OMT? OMG! It's the zombie continent!

I am not a gambler.  I won 14 new pence on a fruit machine in a Pontefract pub in about 1975, and decided to quit while I was ahead.  But six months or so ago I had a bet with a friend, my contention being that either the Germans would have to start paying to keep the Southern European economies afloat, or the ECB would have to start a QE programme; his that neither of these things would happen.

In middle age, these are the kinds of things you find exciting.

With the news yesterday that the ECB chief Mario Draghi is proposing what he calls the OMT, or Outright Monetary Transaction, a mechanism whereby the ECB can buy bonds of the Southern Europeans, I feel a phone call to my friend is in order.  I am trying to remember if any money was at stake.
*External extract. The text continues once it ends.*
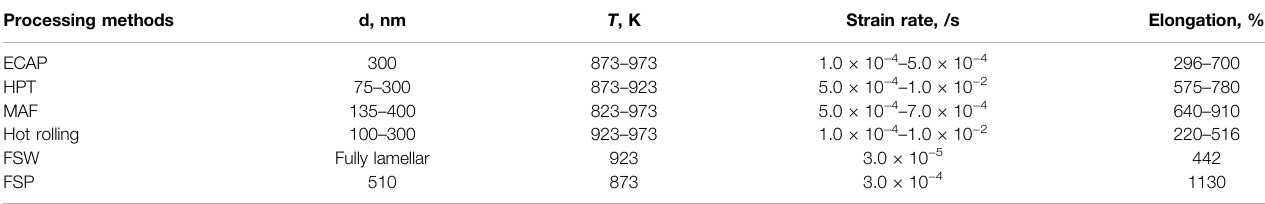
TABLE 1 | Maximum elongations for the LTSP (below 973 K) in the SPDed Ti-6Al-4V alloy (Kim et al., 1998; Salishchev et al., 2001; Ko et al., 2005; Ko et al., 2006; Matsumoto et al., 2013; Zhang et al., 2014a; Fu et al., 2015; Wu et al., 2016; Zhang et al., 2018a).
Will the OMT save the Euro?  No.  Why?  Because, in a sop to the Germans, whose nominee at the ECB Jens Weidemann appears to have voted against the scheme, there will be strings attached for participating countries.  That's to say countries whose economies are failing, cutting spending in a tail-chasing death spiral of austerity, are going to have to cut further and faster in order to please the ECB and the IMF.  That would be counterproductive in a country that was doing well.  But in a country like Spain, with a headline rate of unemployment at 25% and youth unemployment at 50%, it will be a disaster.  The Spanish economy will get weaker, not stronger, making the argument for leaving the Euro altogether more attractive.

Moreover, being a can-kicking gesture even more expansive than Draghi's effort earlier this year (the Long Term Refinancing Operation), it will guarantee to make the patient's death throes more rather than less protracted, condemning those of us standing round the bedside to an even longer vigil.

We have had zombie banks and zombie economies.  Welcome to the zombie continent.